Top of EXCERPTED PASSAGE

What is a cooling tower?

Cooling towers are common on commercial properties as part of large air conditioning systems. Cooling towers use evaporation to cool hot liquids generated by the system. Then the recovered liquids are re-circulated through the AC system. This is an effective way to cool fluids for air conditioners and make an AC system more energy efficient. However, there are several ways water is lost through a cooling tower system:

Typical colosed circuit AC cooling tower Typical colosed circuit AC cooling tower

  • Evaporation:  Lost water due to evaporation when water hits hot pipes
  • Drift – Lost water splashing or being blown out of the system by wind (When you walk by a cooling tower, you will often notice a little mist in the air as a result of drift.)
  • Blowdown – After water evaporates out of the system, the remaining water contains increasingly high levels of minerals. Eventually, mineral-heavy water has to be removed via the blowdown line to avoid damage to the system.

Efficient Use of Cooling Tower Water

Cooling towers are an important part of an efficient commercial AC system, but they use a lot of water. Here are a few ways to minimize your water use.

Meter your Cooling Tower – Proactively identify system issues by metering water consumption. Increased consumption often indicates system issues. NOTE: Metering is also necessary if you want to save money by applying for an “evaporative credit,” offered by many utilities. You may already have metering in place through your chemical provider. Ask your cooling tower chemical provider if they already have meters, and if so, how you can obtain data from them.

Avoid Leaks and Over Fill – Cooling towers refill with fresh water when a float valve indicates that the water level is low. When that valve breaks, the system refills constantly. Check your meters regularly (manually, or through remote water management) to catch this quickly.

Download Cooling Tower Management Guide

Find the Right Water Treatment Partner – The right partner will balance system operation with water efficiency through chemicals or increasing cycles of concentration. Since many vendors are paid based on the amount of chemicals they sell, you should select vendors based on “cost to treat 1,000 gallons of make-up water” and “highest recommended system water cycle of concentration.” Treatment programs should include routine checks of cooling system chemistry accompanied by regular service reports that provide insight into the system’s performance.

Bottom of EXCERPTED PASSAGE

» EXERCISE SET:
a) From the cooling tower article, copy out word for word everything from "Typical colosed circuit AC cooling tower Typical" down to "your water use.".
b) Name every way the cooling tower article gives for water to be lost through a cooling tower system.

Top of MATERIAL PROVIDED

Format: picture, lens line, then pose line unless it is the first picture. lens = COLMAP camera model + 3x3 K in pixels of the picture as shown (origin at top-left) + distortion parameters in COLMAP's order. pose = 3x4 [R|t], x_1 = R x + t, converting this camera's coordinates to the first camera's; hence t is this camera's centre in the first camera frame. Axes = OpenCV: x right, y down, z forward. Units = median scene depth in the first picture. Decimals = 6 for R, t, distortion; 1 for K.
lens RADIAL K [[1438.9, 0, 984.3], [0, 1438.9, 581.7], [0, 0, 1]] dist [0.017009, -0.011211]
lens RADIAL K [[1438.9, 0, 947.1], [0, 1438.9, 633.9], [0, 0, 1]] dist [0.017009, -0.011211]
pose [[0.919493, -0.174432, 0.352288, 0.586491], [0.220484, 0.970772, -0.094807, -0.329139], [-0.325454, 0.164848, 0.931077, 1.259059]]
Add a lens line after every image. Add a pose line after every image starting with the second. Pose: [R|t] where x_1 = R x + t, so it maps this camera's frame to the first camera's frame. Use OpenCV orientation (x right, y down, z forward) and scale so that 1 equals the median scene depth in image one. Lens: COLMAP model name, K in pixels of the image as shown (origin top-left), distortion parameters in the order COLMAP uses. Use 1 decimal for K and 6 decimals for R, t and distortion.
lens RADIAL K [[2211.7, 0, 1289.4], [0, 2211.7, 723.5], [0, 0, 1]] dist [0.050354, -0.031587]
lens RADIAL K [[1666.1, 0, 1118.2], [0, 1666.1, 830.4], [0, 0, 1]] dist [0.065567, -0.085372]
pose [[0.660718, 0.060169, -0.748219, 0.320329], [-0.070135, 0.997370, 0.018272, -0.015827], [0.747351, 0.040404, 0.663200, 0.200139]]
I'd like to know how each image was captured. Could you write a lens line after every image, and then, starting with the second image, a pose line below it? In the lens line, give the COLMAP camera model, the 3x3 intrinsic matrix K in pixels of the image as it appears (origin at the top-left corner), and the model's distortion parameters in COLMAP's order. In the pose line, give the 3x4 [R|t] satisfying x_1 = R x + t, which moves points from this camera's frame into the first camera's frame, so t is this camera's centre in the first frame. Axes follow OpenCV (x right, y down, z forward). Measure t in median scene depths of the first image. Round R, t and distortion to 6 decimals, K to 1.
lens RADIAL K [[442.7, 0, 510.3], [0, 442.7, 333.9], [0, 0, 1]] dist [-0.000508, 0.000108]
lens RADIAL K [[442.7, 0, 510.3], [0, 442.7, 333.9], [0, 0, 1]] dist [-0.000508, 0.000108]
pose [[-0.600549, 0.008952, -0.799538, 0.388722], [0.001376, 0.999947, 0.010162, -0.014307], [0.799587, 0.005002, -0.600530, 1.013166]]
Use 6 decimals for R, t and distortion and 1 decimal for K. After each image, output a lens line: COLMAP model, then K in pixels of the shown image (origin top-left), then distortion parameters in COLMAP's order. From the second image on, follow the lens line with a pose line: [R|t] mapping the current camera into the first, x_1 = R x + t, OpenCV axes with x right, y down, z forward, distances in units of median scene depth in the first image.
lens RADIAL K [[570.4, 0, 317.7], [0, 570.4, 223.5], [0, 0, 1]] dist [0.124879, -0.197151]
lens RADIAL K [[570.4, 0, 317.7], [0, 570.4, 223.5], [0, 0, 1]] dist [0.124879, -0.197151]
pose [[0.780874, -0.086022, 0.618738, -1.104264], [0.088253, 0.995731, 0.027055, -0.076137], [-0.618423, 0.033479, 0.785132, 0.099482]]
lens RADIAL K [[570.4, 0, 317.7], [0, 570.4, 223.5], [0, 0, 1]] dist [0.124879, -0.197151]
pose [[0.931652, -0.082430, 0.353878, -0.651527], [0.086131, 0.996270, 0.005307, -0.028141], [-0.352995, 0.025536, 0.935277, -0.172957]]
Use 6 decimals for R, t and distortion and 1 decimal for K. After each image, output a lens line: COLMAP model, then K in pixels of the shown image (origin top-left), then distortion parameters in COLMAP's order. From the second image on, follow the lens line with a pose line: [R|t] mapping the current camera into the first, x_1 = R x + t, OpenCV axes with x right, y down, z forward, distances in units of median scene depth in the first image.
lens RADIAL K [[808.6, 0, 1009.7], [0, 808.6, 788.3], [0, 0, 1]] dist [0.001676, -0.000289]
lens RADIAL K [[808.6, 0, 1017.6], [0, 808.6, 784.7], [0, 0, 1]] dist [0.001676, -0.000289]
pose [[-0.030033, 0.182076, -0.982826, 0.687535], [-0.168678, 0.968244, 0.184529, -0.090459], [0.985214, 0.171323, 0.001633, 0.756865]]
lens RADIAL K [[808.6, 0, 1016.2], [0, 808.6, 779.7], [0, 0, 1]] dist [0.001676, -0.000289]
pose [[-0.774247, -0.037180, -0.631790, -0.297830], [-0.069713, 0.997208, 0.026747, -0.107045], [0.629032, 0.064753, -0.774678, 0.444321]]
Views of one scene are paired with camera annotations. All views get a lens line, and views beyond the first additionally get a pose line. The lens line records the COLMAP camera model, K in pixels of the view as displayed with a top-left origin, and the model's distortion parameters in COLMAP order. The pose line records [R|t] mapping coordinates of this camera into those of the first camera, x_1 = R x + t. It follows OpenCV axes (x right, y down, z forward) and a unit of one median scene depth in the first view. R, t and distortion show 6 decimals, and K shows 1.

Bottom of MATERIAL PROVIDED

» EXERCISE SOLUTIONS:
a)
Typical colosed circuit AC cooling tower Typical colosed circuit AC cooling tower

  • Evaporation:  Lost water due to evaporation when water hits hot pipes
  • Drift – Lost water splashing or being blown out of the system by wind (When you walk by a cooling tower, you will often notice a little mist in the air as a result of drift.)
  • Blowdown – After water evaporates out of the system, the remaining water contains increasingly high levels of minerals. Eventually, mineral-heavy water has to be removed via the blowdown line to avoid damage to the system.

Efficient Use of Cooling Tower Water

Cooling towers are an important part of an efficient commercial AC system, but they use a lot of water. Here are a few ways to minimize your water use.

b)
Evaporation
Drift
Blowdown